Centralia (WA): TransAlta recently announced 2028 gas conversion rather than retire it, and the retirement may wait until that happens, currently targeting 2028.
J H Campbell (MI): Already delayed multiple times by DOE; MISO capacity additions could facilitate the retirement of smaller units before the ~900 MW unit 3.
Figure 3 | Coal retirement screening
Gas implications
Altogether, I expect 3.0-5.2 GW of retirements in 2026, adding 200-400 MMcfd of gas demand. This compares with 7.3 GW in the most recent EIA 860M, including the DOE-delayed plants still listed as planned for 2025.
Regardless, whereas in the past coal retirements consistently surprised to the upside, going forward the schedule looks likely to be pushed to the right — no matter who is elected in 2028. For the gas industry, this slowdown in retirements means that gas’s share of fossil generation is likely to be relatively flat, as modest retirements offset declining coal-gas displacement as gas prices rise.

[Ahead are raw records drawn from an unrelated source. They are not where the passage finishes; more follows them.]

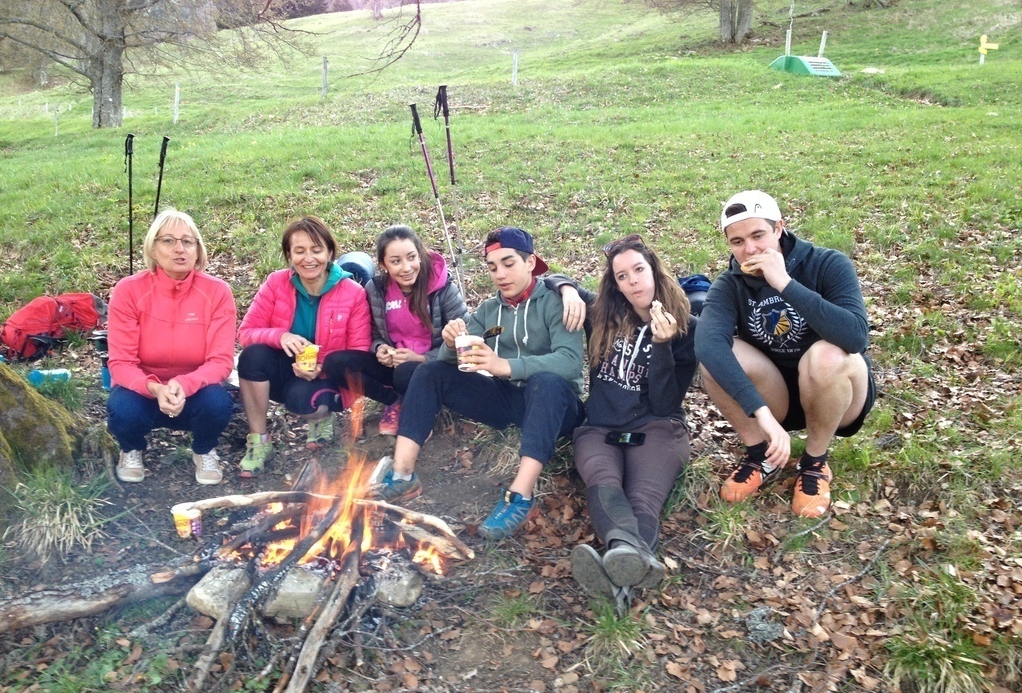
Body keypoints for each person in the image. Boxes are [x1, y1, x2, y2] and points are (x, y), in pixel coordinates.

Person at [372, 226, 586, 540]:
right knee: (430, 372)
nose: (500, 274)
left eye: (508, 264)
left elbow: (570, 362)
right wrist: (449, 343)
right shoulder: (489, 310)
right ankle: (402, 475)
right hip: (509, 400)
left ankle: (520, 496)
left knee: (546, 382)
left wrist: (505, 366)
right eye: (493, 267)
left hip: (558, 407)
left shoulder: (556, 302)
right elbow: (451, 360)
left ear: (530, 262)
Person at [694, 190, 875, 517]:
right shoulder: (730, 285)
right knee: (716, 358)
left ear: (779, 228)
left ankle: (815, 462)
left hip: (836, 396)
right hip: (774, 398)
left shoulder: (827, 263)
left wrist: (784, 283)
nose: (750, 249)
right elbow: (707, 345)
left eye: (758, 235)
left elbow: (855, 337)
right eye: (737, 241)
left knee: (827, 355)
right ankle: (760, 454)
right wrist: (760, 412)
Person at [546, 236, 697, 601]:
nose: (633, 281)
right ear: (615, 284)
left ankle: (619, 569)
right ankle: (632, 563)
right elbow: (550, 277)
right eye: (622, 276)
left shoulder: (687, 328)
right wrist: (568, 289)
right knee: (603, 482)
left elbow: (665, 403)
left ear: (654, 271)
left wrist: (662, 345)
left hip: (657, 428)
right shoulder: (603, 313)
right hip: (600, 427)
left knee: (643, 499)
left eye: (639, 270)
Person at [106, 209, 237, 486]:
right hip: (144, 391)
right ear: (152, 249)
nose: (180, 249)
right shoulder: (128, 290)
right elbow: (120, 363)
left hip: (195, 391)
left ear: (198, 251)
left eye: (188, 242)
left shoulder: (217, 292)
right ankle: (131, 448)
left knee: (219, 403)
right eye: (168, 241)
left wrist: (184, 384)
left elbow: (221, 361)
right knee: (122, 408)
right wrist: (155, 388)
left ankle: (204, 450)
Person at [236, 216, 371, 477]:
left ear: (329, 253)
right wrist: (280, 336)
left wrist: (322, 368)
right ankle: (259, 441)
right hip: (285, 368)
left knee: (301, 400)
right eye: (299, 251)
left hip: (330, 376)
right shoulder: (276, 283)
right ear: (289, 255)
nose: (308, 258)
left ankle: (321, 419)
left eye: (316, 250)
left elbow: (359, 353)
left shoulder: (352, 292)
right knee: (252, 356)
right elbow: (246, 333)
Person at [322, 225, 468, 436]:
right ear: (384, 264)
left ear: (420, 256)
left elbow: (466, 339)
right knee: (335, 363)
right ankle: (395, 402)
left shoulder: (443, 288)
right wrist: (380, 348)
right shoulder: (376, 289)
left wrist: (421, 358)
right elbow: (374, 333)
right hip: (394, 365)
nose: (406, 268)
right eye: (396, 261)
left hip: (433, 367)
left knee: (405, 372)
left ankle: (423, 409)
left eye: (411, 257)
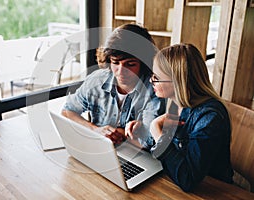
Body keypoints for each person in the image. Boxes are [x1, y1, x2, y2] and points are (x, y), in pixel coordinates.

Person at [143, 43, 233, 191]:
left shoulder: (210, 117)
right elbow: (156, 147)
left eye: (156, 77)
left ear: (178, 81)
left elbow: (188, 179)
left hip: (214, 191)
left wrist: (156, 130)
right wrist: (144, 133)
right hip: (174, 182)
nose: (151, 81)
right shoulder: (176, 103)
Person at [62, 23, 165, 145]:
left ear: (144, 63)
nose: (121, 72)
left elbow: (150, 138)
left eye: (130, 64)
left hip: (135, 153)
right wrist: (94, 129)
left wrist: (120, 133)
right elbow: (67, 111)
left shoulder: (155, 89)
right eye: (115, 63)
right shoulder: (96, 80)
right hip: (99, 146)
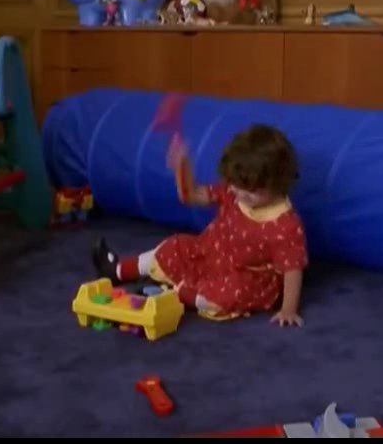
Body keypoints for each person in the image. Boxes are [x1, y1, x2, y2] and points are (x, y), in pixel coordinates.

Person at [92, 123, 308, 326]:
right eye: (236, 185)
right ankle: (118, 270)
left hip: (245, 277)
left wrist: (288, 309)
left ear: (277, 183)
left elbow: (292, 269)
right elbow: (191, 195)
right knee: (175, 246)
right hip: (210, 254)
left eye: (252, 190)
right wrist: (183, 167)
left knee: (232, 293)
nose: (241, 193)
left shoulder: (285, 224)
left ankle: (178, 293)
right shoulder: (233, 191)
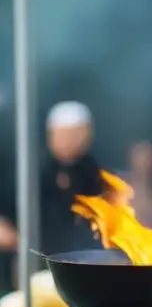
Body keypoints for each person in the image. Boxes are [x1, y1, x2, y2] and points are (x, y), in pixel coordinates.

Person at [40, 102, 105, 253]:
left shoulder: (97, 173)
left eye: (75, 133)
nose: (67, 140)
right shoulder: (37, 174)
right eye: (62, 134)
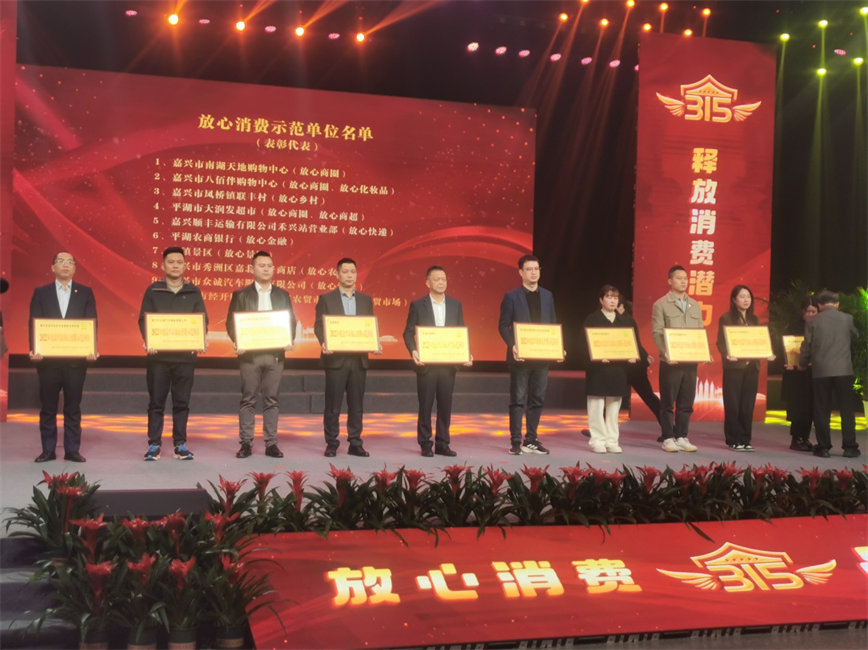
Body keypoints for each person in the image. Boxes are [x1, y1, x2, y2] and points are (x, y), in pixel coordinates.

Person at [138, 246, 208, 461]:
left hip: (185, 358)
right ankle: (154, 444)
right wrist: (149, 340)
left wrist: (199, 340)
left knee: (182, 402)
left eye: (179, 262)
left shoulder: (193, 291)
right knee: (156, 402)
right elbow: (144, 319)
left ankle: (180, 444)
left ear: (185, 265)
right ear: (163, 265)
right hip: (158, 357)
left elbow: (202, 320)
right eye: (171, 262)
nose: (175, 265)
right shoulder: (154, 290)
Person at [226, 250, 297, 459]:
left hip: (275, 355)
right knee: (248, 399)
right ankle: (246, 443)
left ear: (273, 269)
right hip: (250, 356)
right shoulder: (241, 295)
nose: (266, 269)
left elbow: (290, 322)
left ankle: (271, 443)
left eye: (269, 266)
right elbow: (231, 323)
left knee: (271, 400)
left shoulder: (282, 295)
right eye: (261, 265)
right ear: (252, 269)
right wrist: (238, 341)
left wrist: (289, 339)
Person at [28, 252, 97, 463]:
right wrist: (34, 349)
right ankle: (48, 450)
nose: (65, 265)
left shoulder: (85, 292)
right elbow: (34, 322)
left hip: (76, 362)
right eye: (61, 261)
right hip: (48, 361)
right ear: (53, 267)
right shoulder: (42, 292)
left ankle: (72, 450)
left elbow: (92, 322)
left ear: (75, 268)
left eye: (70, 262)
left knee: (73, 407)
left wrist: (91, 348)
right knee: (48, 407)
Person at [403, 265, 471, 457]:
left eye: (444, 279)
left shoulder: (455, 305)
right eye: (437, 279)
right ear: (428, 283)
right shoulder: (418, 305)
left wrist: (466, 353)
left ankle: (443, 443)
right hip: (427, 365)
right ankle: (425, 443)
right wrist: (414, 350)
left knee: (445, 406)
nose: (441, 282)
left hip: (448, 366)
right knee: (425, 405)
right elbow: (408, 332)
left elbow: (460, 332)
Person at [498, 254, 562, 455]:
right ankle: (516, 442)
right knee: (517, 399)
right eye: (529, 269)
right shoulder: (511, 296)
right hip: (521, 357)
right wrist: (512, 345)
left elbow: (552, 325)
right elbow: (503, 325)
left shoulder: (548, 296)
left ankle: (531, 440)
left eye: (536, 269)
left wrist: (558, 347)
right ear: (521, 272)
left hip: (542, 357)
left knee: (537, 399)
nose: (533, 272)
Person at [314, 257, 377, 457]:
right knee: (333, 405)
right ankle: (332, 443)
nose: (350, 275)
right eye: (345, 271)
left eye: (353, 271)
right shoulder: (326, 298)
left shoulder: (365, 300)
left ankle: (355, 442)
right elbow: (318, 326)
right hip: (336, 359)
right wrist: (324, 341)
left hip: (358, 360)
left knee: (356, 405)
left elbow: (369, 327)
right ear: (337, 274)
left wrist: (374, 342)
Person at [799, 290, 860, 458]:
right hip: (844, 370)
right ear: (837, 304)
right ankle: (850, 447)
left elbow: (806, 346)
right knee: (847, 410)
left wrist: (802, 364)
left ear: (819, 305)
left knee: (821, 410)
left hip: (821, 371)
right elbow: (856, 336)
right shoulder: (847, 318)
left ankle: (824, 447)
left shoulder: (812, 321)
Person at [651, 265, 704, 453]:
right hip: (670, 362)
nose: (683, 281)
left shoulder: (695, 305)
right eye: (679, 278)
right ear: (670, 281)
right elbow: (657, 332)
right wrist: (665, 353)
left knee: (686, 402)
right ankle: (667, 437)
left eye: (685, 278)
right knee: (668, 402)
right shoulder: (661, 304)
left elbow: (700, 332)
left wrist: (703, 352)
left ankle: (682, 436)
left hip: (690, 361)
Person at [716, 285, 773, 451]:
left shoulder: (754, 319)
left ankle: (745, 439)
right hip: (734, 367)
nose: (746, 300)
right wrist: (727, 354)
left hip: (751, 367)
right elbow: (721, 342)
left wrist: (767, 353)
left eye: (748, 296)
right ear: (734, 300)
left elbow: (759, 341)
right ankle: (733, 439)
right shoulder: (726, 318)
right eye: (742, 296)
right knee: (733, 404)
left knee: (748, 405)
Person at [583, 285, 637, 453]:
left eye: (615, 298)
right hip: (597, 371)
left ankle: (612, 440)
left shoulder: (625, 321)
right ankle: (597, 440)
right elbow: (584, 344)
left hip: (618, 371)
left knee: (614, 408)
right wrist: (596, 356)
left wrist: (633, 355)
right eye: (609, 297)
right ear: (601, 300)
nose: (613, 301)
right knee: (596, 407)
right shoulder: (592, 319)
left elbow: (633, 343)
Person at [781, 296, 818, 452]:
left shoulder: (820, 328)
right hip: (796, 374)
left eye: (814, 312)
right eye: (808, 311)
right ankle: (796, 438)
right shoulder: (793, 327)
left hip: (812, 373)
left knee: (810, 407)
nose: (811, 315)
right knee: (798, 407)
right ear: (802, 312)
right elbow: (785, 349)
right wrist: (787, 362)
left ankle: (805, 437)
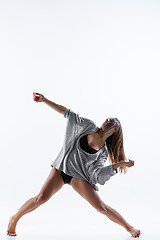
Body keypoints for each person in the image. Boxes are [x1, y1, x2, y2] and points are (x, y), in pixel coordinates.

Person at [7, 92, 141, 238]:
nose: (109, 120)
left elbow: (98, 174)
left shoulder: (102, 153)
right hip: (61, 168)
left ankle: (129, 228)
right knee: (40, 198)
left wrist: (119, 164)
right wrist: (44, 100)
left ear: (115, 131)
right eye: (108, 119)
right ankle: (14, 218)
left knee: (101, 208)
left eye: (113, 121)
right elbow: (67, 113)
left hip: (77, 176)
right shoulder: (88, 125)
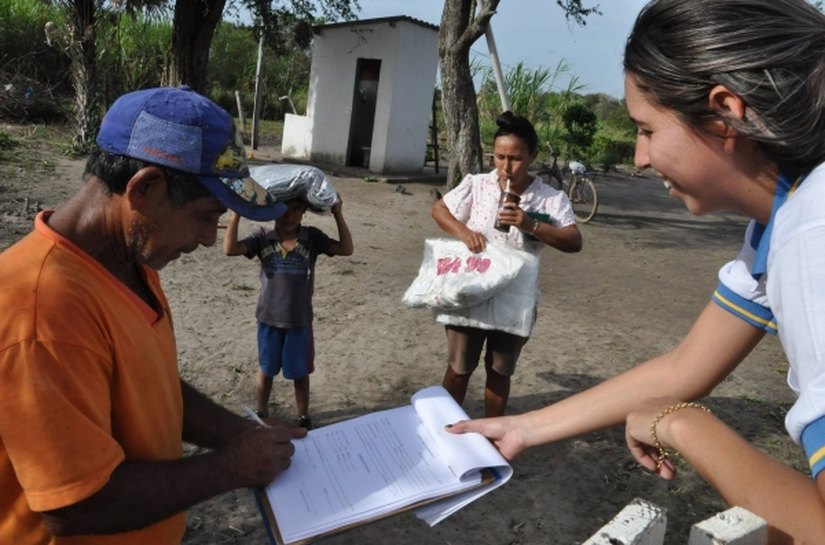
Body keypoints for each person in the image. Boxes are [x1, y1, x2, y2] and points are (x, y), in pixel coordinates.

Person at [446, 1, 825, 542]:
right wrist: (523, 427)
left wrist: (682, 424)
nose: (640, 158)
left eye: (645, 130)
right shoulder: (778, 221)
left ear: (725, 115)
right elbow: (683, 368)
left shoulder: (813, 240)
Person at [0, 86, 307, 545]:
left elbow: (150, 384)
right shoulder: (43, 310)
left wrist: (238, 432)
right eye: (206, 216)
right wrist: (231, 467)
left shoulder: (129, 261)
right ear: (143, 188)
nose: (209, 239)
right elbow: (74, 505)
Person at [431, 111, 583, 417]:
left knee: (500, 372)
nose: (505, 167)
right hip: (472, 289)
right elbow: (439, 210)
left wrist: (531, 224)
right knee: (459, 367)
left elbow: (574, 240)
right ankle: (443, 430)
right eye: (499, 157)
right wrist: (464, 232)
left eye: (515, 158)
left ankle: (491, 439)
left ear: (533, 156)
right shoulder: (477, 184)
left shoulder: (549, 198)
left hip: (515, 297)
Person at [222, 194, 353, 429]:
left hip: (299, 320)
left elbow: (346, 249)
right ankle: (261, 411)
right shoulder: (262, 237)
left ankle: (303, 416)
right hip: (268, 318)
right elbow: (229, 249)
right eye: (282, 209)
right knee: (266, 368)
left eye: (295, 209)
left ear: (304, 211)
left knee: (300, 372)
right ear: (271, 211)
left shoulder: (311, 237)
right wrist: (237, 213)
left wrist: (337, 213)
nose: (288, 215)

Figure 4 | Gas impact from 2026 coal retirements
This slower pace — roughly half of what’s currently planned — is modestly bearish for near-term gas demand. But stretched over a longer timeline, it’s likely healthier for the gas industry. Growing reliance on gas-fired generation, especially before commensurate new pipeline capacity is developed, increases the risk of gas price spikes to $8+/MMBtu — or worse, reliability failures. The same winter deliverability constraints that delay coal retirements also cap how much incremental gas demand the power sector can absorb without destabilizing prices.
While very high gas prices may screen positive for gas E&Ps and midstream operators, in reality the industry should be — and mostly is — terrified of them. Gas price spikes generally and winter reliability issues in particular not only erode utilities’ confidence in shifting toward gas but also, in extreme cases, risk precipitating curtailment of liquefaction capacity additions or even of currently operational liquefaction. Given the scale of US LNG investment underway, maintaining moderate prices is important not just for US LNG offtakers but for US E&Ps and the rest of the US gas value chain.
Admittedly an arbitrary threshold, but nonetheless useful analytically. In reality, transmission constraints are highly localized.